Berlin – The German government plans to reform legislation on financial compliance following the demise of Wirecard, which failed to account for 1.9 billion euros (2.1 billion dollars) in assets.
A “competent, effective and efficient financial reporting procedure” is important in order to ensure a functioning and transparent capital market, a spokesman for the Justice Ministry said on Monday.
The ministry is working together with the Finance Ministry in order to assess the scope of the necessary reform, he added.
Wirecard began insolvency proceedings after the massive hole in its accounts emerged, sending its share price into free-fall.
The funds were meant to have been held in accounts in South-East Asia, but it is now thought that these accounts never existed.

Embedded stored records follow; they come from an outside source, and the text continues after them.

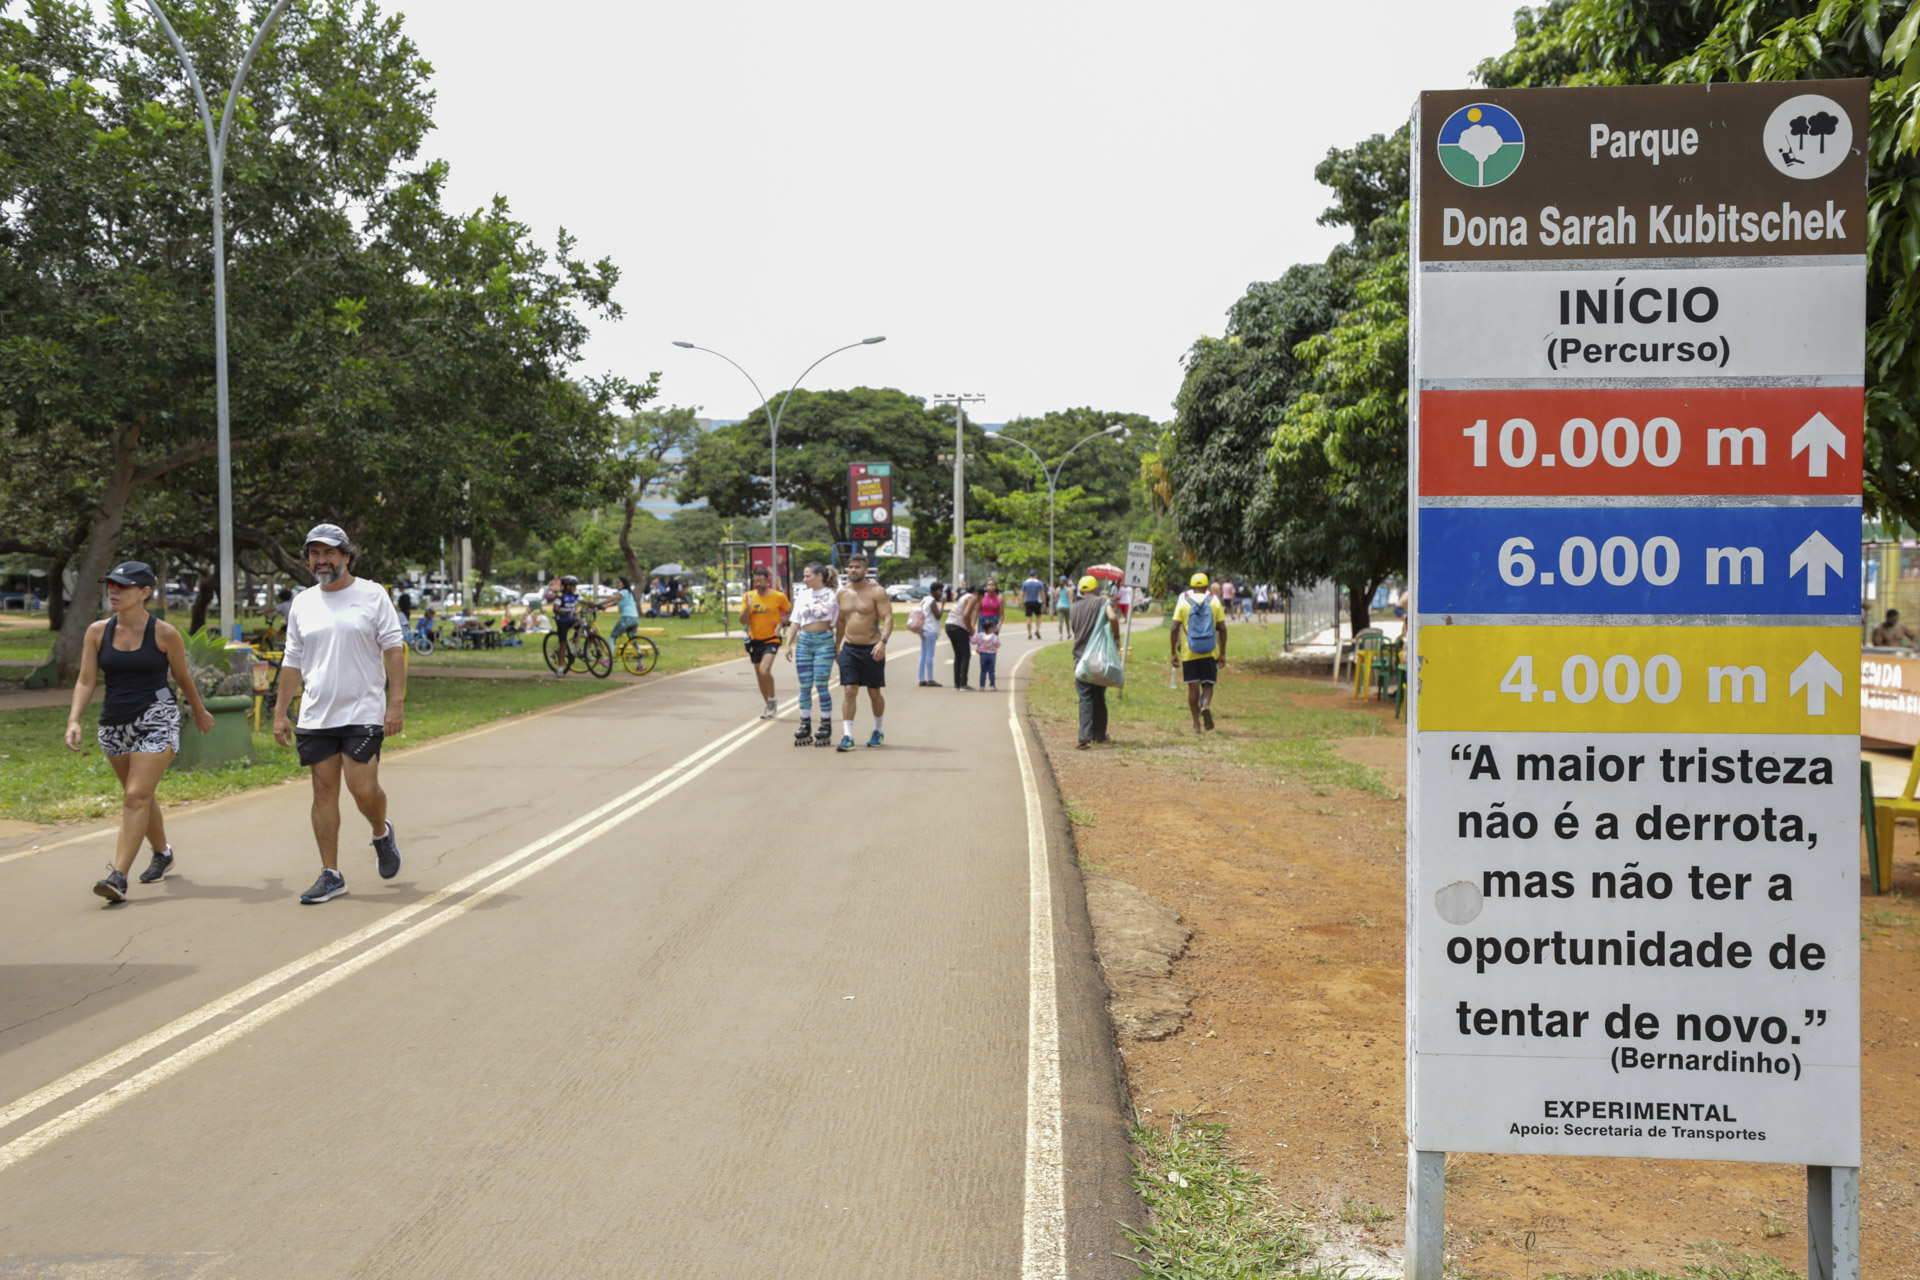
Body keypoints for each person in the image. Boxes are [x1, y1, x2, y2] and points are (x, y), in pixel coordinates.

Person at [64, 561, 216, 903]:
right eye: (111, 585)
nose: (113, 591)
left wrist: (200, 710)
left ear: (145, 592)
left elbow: (182, 677)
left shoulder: (164, 634)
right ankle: (162, 852)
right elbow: (86, 680)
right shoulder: (97, 632)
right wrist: (74, 719)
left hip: (157, 717)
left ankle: (118, 876)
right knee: (141, 796)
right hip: (114, 723)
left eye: (123, 586)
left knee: (134, 796)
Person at [272, 523, 407, 904]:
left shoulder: (372, 595)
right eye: (315, 553)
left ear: (346, 556)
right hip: (316, 714)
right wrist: (281, 711)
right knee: (323, 791)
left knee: (362, 789)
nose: (322, 560)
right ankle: (331, 874)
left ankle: (381, 831)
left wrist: (395, 703)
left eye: (330, 552)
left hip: (363, 709)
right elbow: (293, 659)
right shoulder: (303, 602)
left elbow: (393, 648)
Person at [832, 553, 892, 749]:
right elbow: (841, 621)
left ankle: (879, 730)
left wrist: (882, 642)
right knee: (850, 690)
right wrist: (837, 645)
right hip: (849, 648)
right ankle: (848, 736)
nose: (853, 570)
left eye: (857, 567)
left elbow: (888, 618)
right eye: (850, 567)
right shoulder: (842, 593)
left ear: (866, 571)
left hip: (872, 648)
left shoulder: (877, 592)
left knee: (874, 692)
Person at [784, 563, 838, 746]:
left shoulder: (834, 594)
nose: (805, 579)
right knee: (805, 685)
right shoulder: (803, 594)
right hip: (804, 642)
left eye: (807, 576)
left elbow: (840, 620)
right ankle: (805, 724)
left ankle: (825, 725)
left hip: (824, 642)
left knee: (822, 685)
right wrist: (788, 643)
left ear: (819, 576)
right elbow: (795, 620)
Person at [1171, 572, 1229, 734]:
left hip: (1190, 651)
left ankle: (1196, 725)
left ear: (1191, 587)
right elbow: (1222, 628)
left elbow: (1175, 627)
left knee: (1193, 688)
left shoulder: (1183, 603)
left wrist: (1173, 652)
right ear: (1206, 586)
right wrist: (1222, 652)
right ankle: (1205, 706)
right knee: (1208, 683)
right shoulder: (1214, 602)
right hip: (1210, 650)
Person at [1069, 574, 1121, 750]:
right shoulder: (1101, 602)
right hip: (1098, 658)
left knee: (1085, 697)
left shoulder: (1073, 607)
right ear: (1095, 588)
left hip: (1080, 659)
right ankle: (1099, 735)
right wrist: (1117, 638)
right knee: (1099, 696)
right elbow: (1113, 618)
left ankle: (1084, 736)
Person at [740, 567, 791, 718]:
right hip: (755, 640)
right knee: (759, 675)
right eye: (755, 580)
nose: (758, 583)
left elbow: (789, 610)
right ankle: (769, 704)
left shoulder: (778, 596)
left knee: (764, 670)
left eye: (761, 580)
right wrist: (748, 607)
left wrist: (782, 624)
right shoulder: (748, 596)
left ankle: (773, 699)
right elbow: (742, 621)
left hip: (771, 639)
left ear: (767, 580)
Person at [946, 583, 979, 690]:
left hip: (950, 625)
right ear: (978, 594)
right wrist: (970, 629)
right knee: (966, 655)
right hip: (958, 627)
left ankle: (957, 684)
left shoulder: (963, 597)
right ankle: (963, 684)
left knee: (958, 655)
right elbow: (966, 615)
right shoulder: (972, 597)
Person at [915, 581, 945, 686]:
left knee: (923, 654)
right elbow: (938, 616)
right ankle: (930, 679)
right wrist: (943, 605)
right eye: (939, 591)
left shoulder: (924, 599)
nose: (940, 593)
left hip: (923, 628)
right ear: (934, 591)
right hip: (930, 630)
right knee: (929, 655)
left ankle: (921, 678)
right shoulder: (932, 601)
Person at [610, 575, 642, 655]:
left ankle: (609, 660)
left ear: (623, 584)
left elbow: (612, 599)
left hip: (627, 619)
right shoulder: (629, 593)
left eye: (618, 583)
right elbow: (615, 602)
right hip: (635, 619)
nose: (616, 584)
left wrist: (598, 604)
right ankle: (640, 664)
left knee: (612, 637)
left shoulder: (622, 592)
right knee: (633, 640)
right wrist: (604, 607)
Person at [972, 616, 1002, 690]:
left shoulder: (979, 636)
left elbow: (973, 641)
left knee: (983, 671)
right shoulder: (994, 637)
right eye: (993, 627)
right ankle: (992, 686)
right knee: (991, 671)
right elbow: (998, 644)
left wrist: (970, 635)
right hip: (992, 655)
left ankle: (982, 686)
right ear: (990, 628)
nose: (994, 628)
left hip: (983, 655)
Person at [1021, 569, 1046, 639]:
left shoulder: (1025, 583)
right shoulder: (1039, 583)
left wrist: (1022, 603)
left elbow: (1023, 593)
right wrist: (1044, 603)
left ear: (1030, 575)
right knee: (1038, 616)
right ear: (1036, 575)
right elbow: (1042, 593)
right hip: (1037, 601)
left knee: (1029, 618)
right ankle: (1037, 630)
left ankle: (1029, 633)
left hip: (1028, 601)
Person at [1055, 575, 1073, 640]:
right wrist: (1071, 606)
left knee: (1060, 621)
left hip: (1059, 606)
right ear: (1066, 582)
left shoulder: (1057, 589)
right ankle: (1068, 634)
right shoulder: (1068, 589)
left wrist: (1056, 605)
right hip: (1067, 606)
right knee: (1067, 621)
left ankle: (1061, 635)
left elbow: (1056, 599)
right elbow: (1070, 599)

The German Financial Reporting Enforcement Panel (DPR), organised under private law, conducts financial compliance checks on behalf of the state.
Deutsche Boerse, which runs the DAX stock market that lists Germany’s 30 top companies, has also promised regulatory reforms in response to the scandal.
“Trust in the capital market has obviously suffered in the past few days. As a marketplace operator, it is also our task to strengthen confidence in the capital market,” the operator said on Monday, promising “an in-depth review and revision” of its rules and regulations.
Wirecard, which provides digital payment and e-commerce services, joined the DAX top league in September 2018.
The composition of the index is reviewed quarterly, with the next review set for September.